I was talking to a po-faced wife of a university chum a few years ago, when I was working in Iraq. When I said that it was still a very corrupt country she looked at me with pure hatred and said "that's a bit racist". I asked if she had ever been there - no. I then pointed out that due to cultural norms, and the myriad of factions in the country (village, tribal, regional, religious...) and that they had just come through years of conflict in the form of an occupation and civil war, that forward planning was essentially not possible and that the 'take what is available now' was the prevalent thinking. I offered no judgement on it other than to say it happened and that we in the west liked to think that we were above this behaviour, only we did it in a different way (seats on the board, non-executive directorships etc). She still looked prune-faced and happily did not speak to me for the rest of the evening.
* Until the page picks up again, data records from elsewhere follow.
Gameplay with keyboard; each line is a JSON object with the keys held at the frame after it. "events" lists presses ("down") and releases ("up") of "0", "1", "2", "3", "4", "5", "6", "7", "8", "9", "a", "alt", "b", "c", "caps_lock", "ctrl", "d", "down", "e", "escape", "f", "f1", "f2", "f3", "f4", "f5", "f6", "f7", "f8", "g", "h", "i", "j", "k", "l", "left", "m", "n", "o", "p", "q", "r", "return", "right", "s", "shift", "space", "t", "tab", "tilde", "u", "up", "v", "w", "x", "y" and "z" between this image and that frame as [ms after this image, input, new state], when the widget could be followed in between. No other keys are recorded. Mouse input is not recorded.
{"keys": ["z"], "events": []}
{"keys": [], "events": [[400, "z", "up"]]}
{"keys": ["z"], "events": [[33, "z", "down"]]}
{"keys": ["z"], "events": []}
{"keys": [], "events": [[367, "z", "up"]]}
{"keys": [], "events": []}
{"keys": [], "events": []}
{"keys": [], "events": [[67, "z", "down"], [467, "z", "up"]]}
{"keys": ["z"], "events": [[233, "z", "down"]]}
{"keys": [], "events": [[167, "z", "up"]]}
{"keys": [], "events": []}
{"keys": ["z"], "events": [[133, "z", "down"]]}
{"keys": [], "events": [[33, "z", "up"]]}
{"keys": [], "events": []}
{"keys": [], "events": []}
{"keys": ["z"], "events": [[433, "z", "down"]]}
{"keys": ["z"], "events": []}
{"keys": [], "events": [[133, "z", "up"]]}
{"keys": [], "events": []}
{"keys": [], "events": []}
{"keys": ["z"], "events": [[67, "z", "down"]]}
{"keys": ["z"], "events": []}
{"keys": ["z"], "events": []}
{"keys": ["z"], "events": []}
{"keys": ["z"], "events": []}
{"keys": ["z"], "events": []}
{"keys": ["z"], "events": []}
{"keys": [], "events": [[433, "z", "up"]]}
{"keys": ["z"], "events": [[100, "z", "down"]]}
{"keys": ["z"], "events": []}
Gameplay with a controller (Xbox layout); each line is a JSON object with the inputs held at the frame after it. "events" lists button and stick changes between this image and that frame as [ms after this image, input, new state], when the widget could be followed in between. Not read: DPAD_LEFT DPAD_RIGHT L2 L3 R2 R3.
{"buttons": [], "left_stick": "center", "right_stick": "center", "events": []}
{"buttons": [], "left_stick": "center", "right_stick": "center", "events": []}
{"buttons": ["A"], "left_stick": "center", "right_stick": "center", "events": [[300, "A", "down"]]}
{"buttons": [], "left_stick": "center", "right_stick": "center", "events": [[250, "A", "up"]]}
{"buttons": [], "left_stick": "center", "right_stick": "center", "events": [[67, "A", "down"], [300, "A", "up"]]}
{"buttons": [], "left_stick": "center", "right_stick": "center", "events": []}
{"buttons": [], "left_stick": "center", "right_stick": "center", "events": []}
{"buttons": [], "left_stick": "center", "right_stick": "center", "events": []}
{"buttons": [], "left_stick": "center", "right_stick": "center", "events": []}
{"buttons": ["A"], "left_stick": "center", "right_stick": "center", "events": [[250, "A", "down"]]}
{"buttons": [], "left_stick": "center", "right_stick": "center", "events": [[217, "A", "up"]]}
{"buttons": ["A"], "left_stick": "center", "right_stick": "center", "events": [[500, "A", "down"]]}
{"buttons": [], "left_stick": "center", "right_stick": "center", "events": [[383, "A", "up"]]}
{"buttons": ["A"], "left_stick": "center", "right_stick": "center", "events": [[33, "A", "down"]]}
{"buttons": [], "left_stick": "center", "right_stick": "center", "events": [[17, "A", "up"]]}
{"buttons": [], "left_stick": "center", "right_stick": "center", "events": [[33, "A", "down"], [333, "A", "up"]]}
Another country worth mentioning is Switzerland. A land of order, punctuality, strict adherence to a civic code (cleaning snow off pavements outside your house etc) but of astonishing laxity when it comes to the provenance of funds so long as they get to manage them. I'd have to double check my source, but supposedly Eisenhower was so determined to punish the Swiss for their "neutrality" (think of the countless Jewish families still trying to get their money and paintings back) that he stopped all coal trains entering the country during the winter of 1945, thereby forcing people to use up their precious wood reserves and even having to burn property in order to stay warm.
Corruption is pretty much everywhere. It's just practiced in different ways and there is a form of snobbery about what form of it is deemed acceptable.